A review of the pleadings in this case reflects that Petitioner has not satisfied the exhaustion requirement. Petitioner correctly notes that the TDCJ sentence credit and dispute resolution process was unavailable to him because he was within 180 days of his discharge date. See Tex. Gov't Code § 501.0081(c); Ex parte Stokes, 15 S.W.3d 532, 533 (Tex.Crim.App. 2000). Nevertheless, Petitioner had adequate time to raise his time-credit claim in an art. 11.07 application. On July 27, 2006, when he filed his petition for writ of mandamus in the Court of Criminal Appeals, Petitioner could have just as easily filed an art. 11.07 application in the convicting court, raising the claim at issue in his federal petition. Accordingly, Petitioner's time-credit claim is unexhausted and this action should be dismissed without prejudice for failure to exhaust state habeas corpus remedies. See Rose v. Lundy, supra. RECOMMENDATION:
The court cautions Petitioner that the recent amendment to the habeas corpus statute imposes a one-year statute of limitations for filing non-capital habeas corpus petitions in federal court, see 28 U.S.C. § 2244(d), and that this provision is applicable to this and any subsequent petition that Petitioner may file in this court.
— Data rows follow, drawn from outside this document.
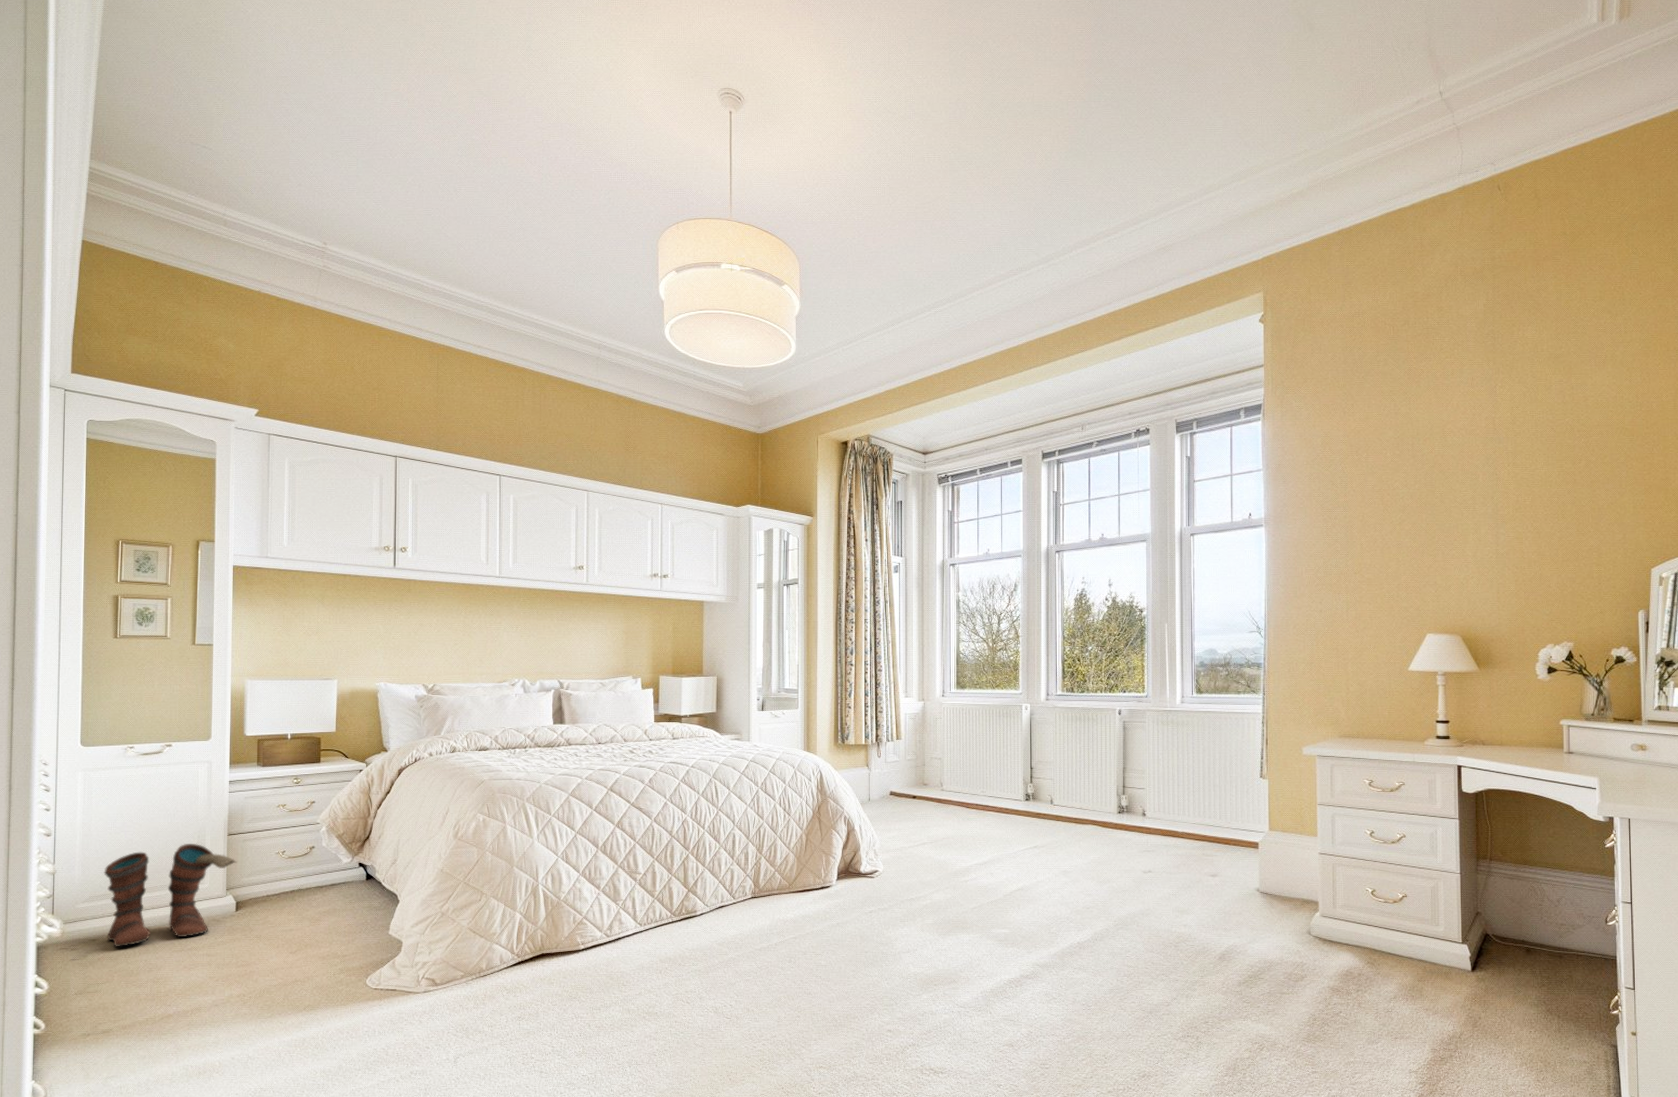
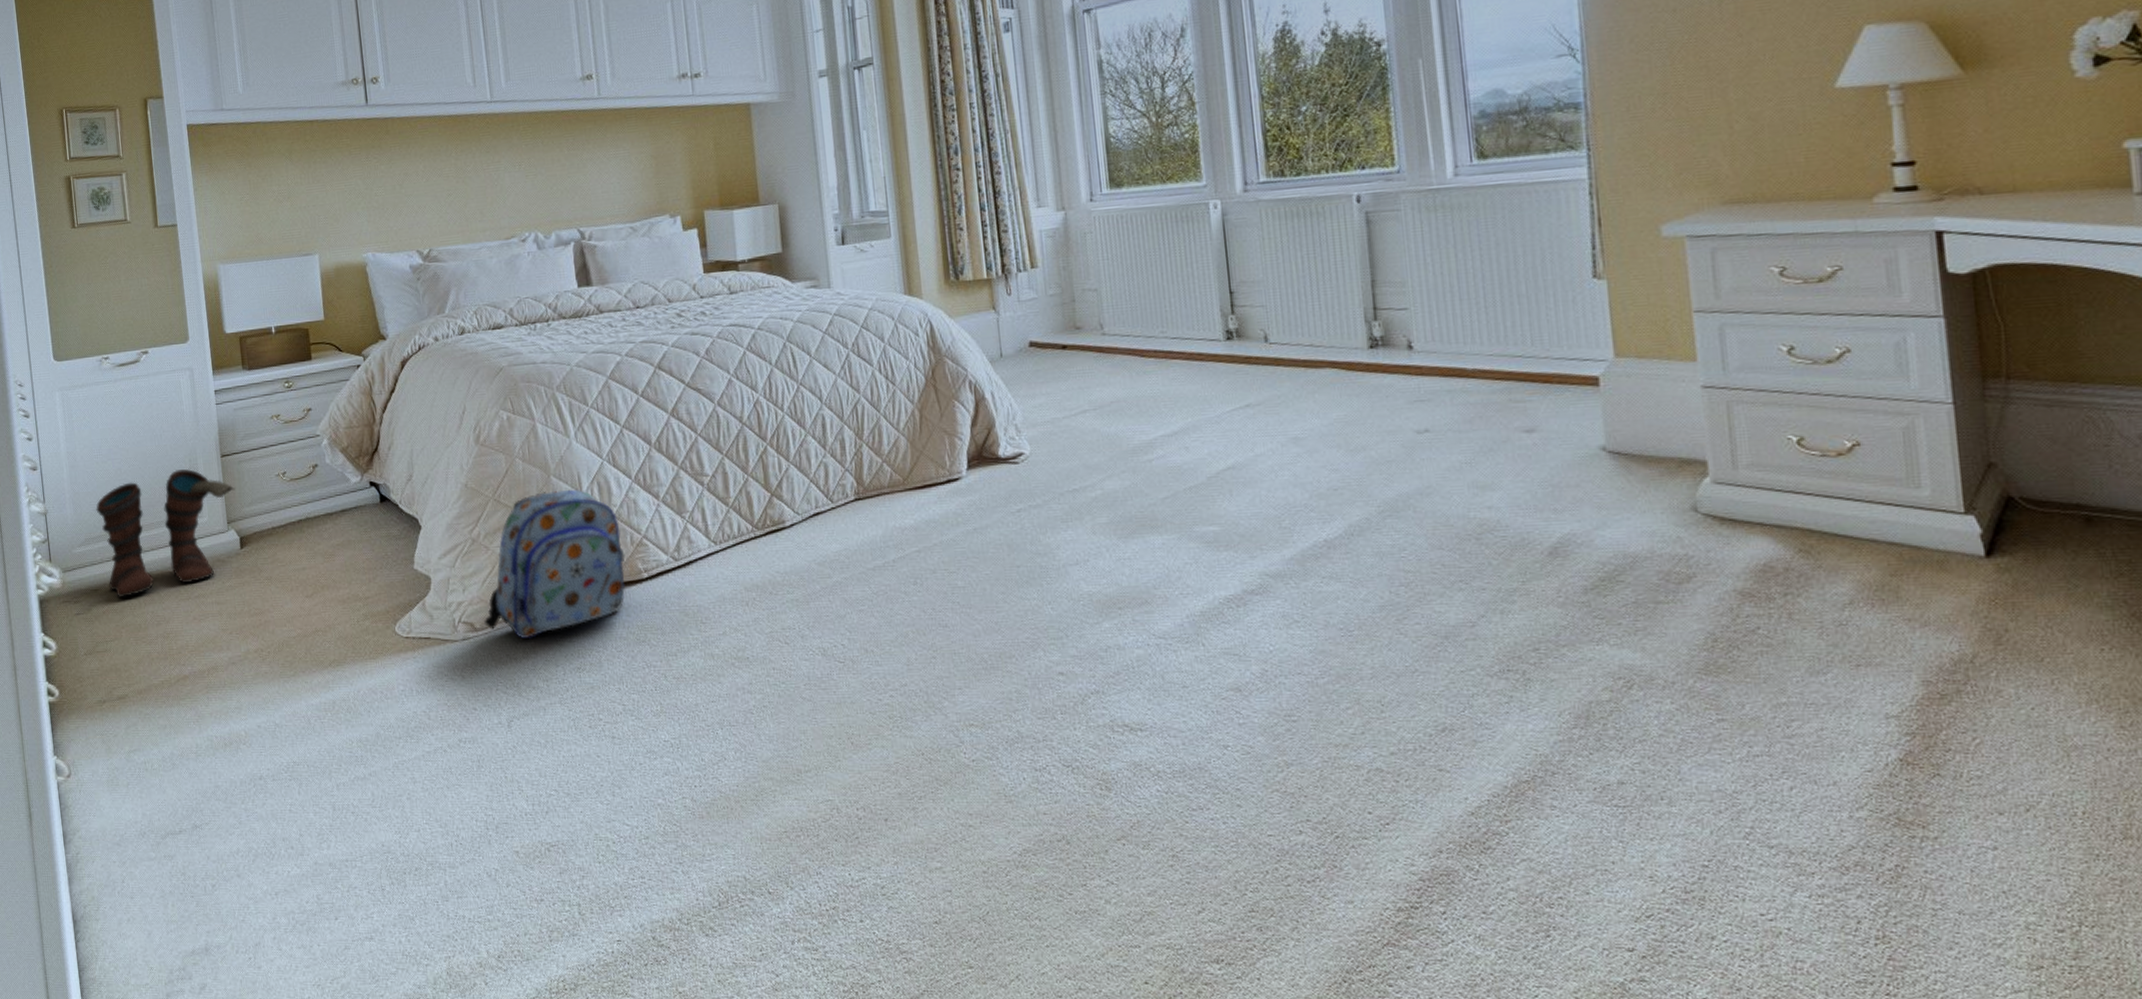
backpack: none [444,878,568,993] -> present [484,489,626,638]

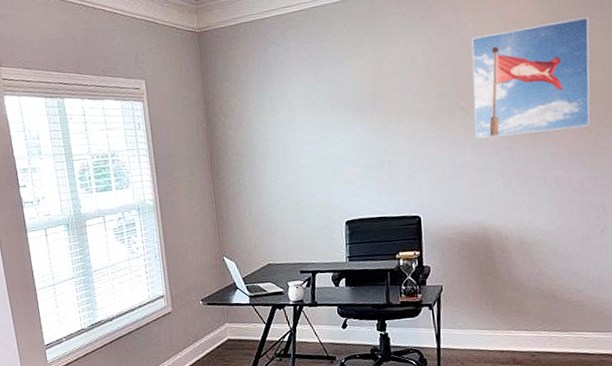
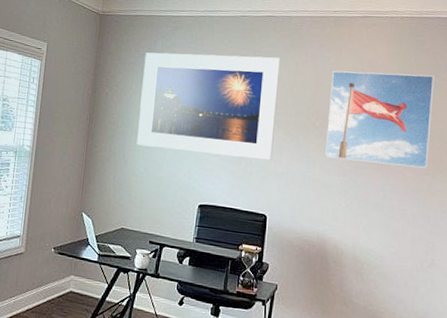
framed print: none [257,36,418,172] -> present [137,52,281,161]

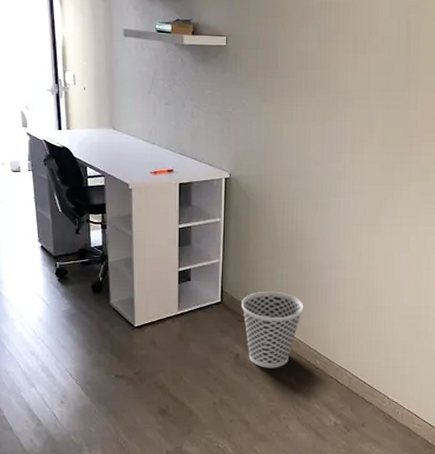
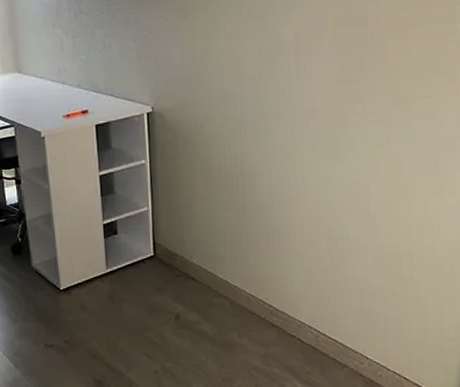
wastebasket: present [241,291,304,368] -> none [178,239,253,329]

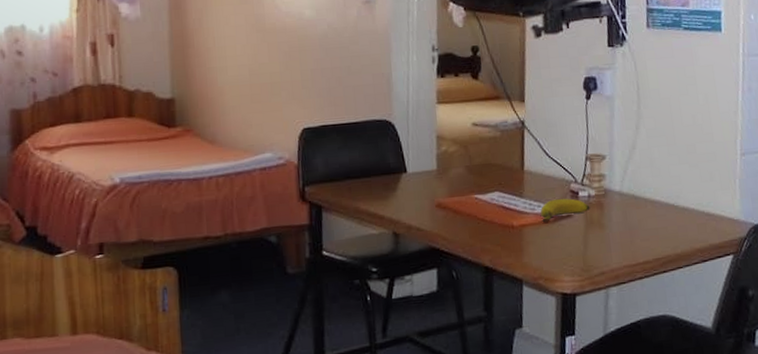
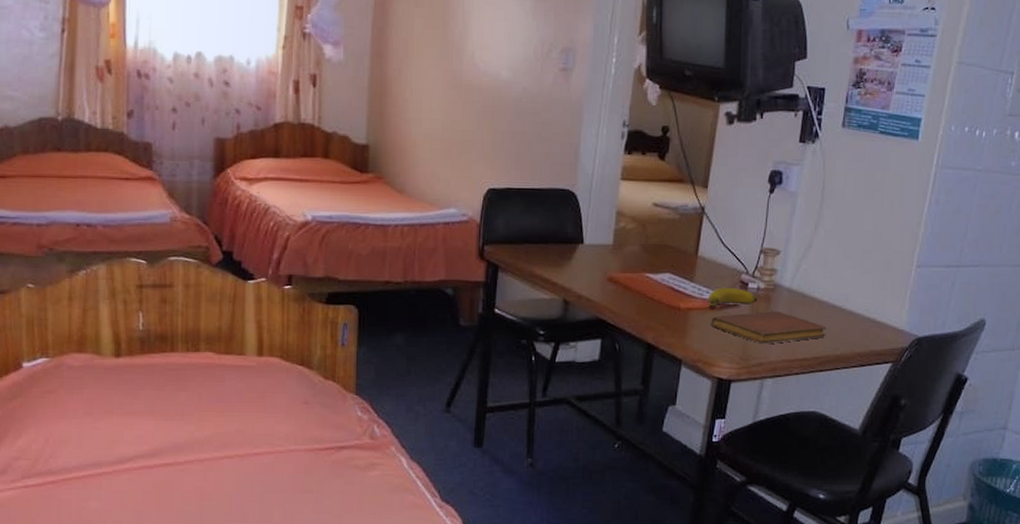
notebook: none [547,216,664,253] -> present [712,311,826,344]

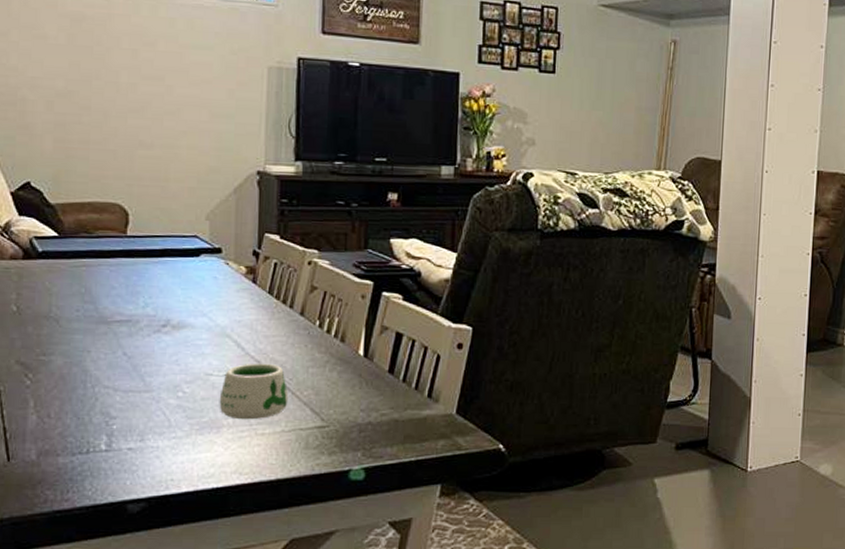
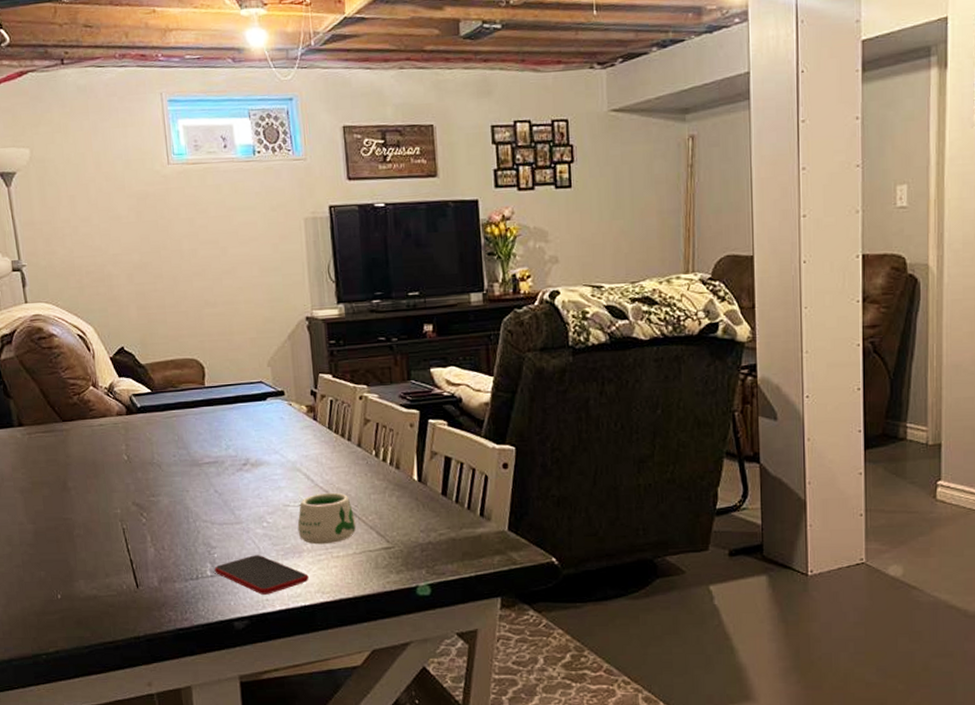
smartphone: none [111,428,226,474] -> present [214,555,309,595]

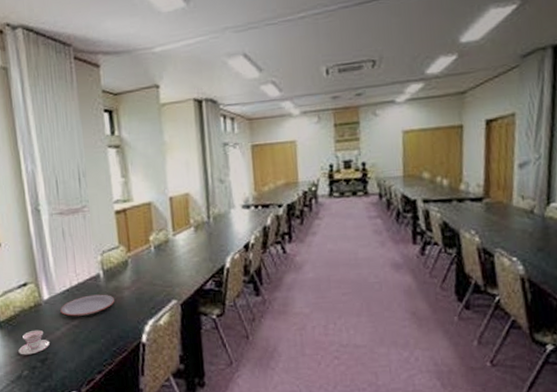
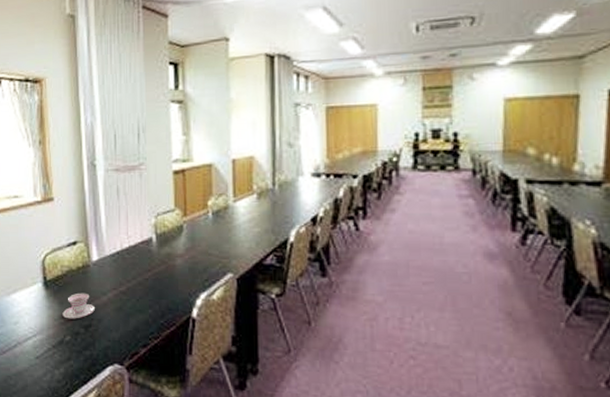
plate: present [60,294,114,316] -> none [109,260,166,282]

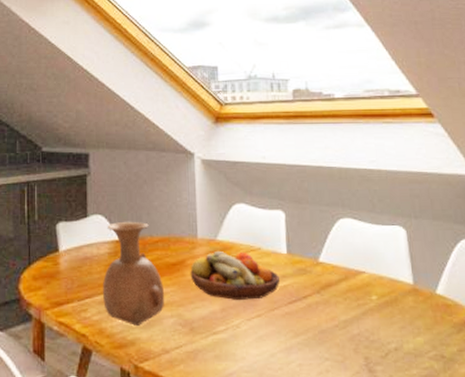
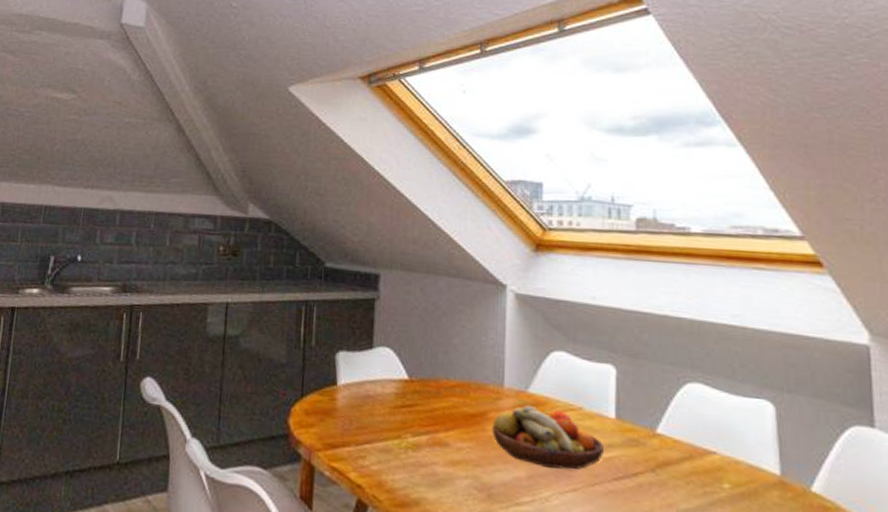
vase: present [102,221,165,327] -> none [384,358,460,485]

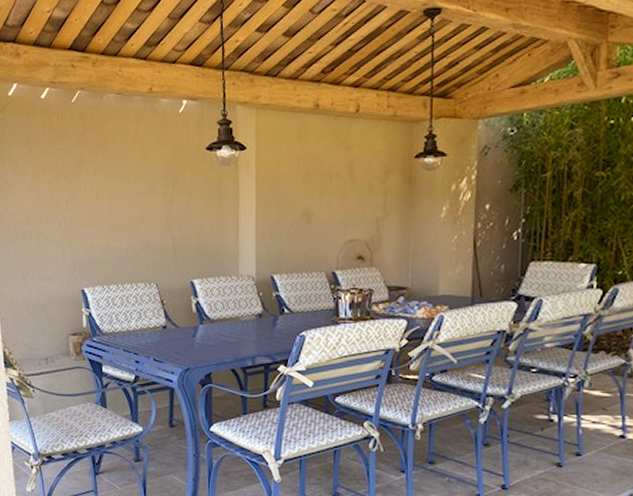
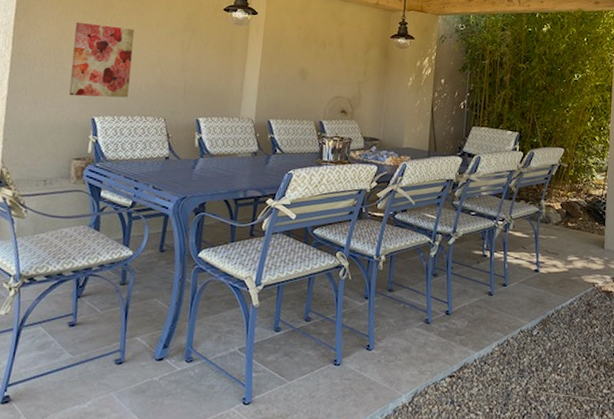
wall art: none [49,184,116,267] -> present [69,22,134,98]

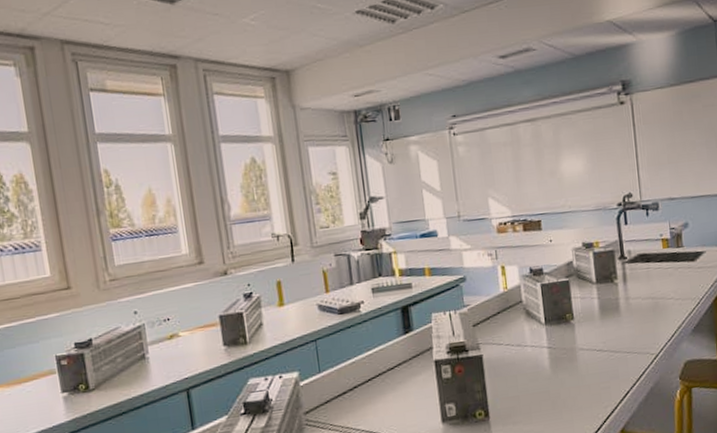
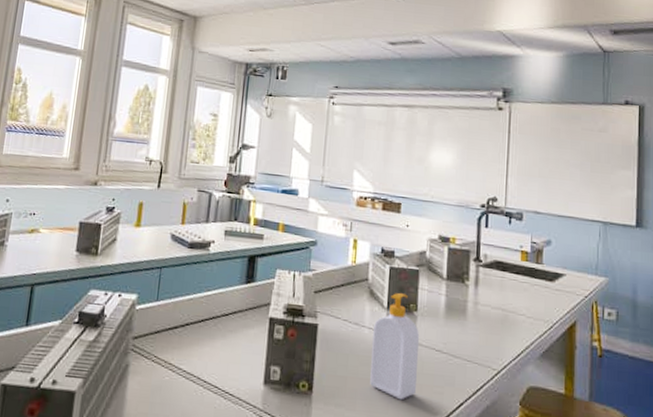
soap bottle: none [535,305,586,404] -> present [370,292,420,400]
For the foregoing reasons, it is recommended that the petition for writ of mandamus, CONSTRUED as a petition for a writ of habeas corpus, be DISMISSED without prejudice for failure to exhaust state court remedies.
A copy of this recommendation will be mailed to Petitioner.
NOTICE
In the event that you wish to object to this recommendation, you are hereby notified that you must file your written objections within ten days after being served with a copy of this recommendation. Pursuant to Douglass v. United Servs. Auto Ass'n, 79 F.3d 1415 (5th Cir. 1996) ( en banc), a party's failure to file written objections to these proposed findings of fact and conclusions of law within such ten day period may bar a de novo determination by the district judge of any finding of fact or conclusion of law and shall bar such party, except upon grounds of plain error, from attacking on appeal the unobjected to proposed findings of fact and conclusions of law accepted by the district court.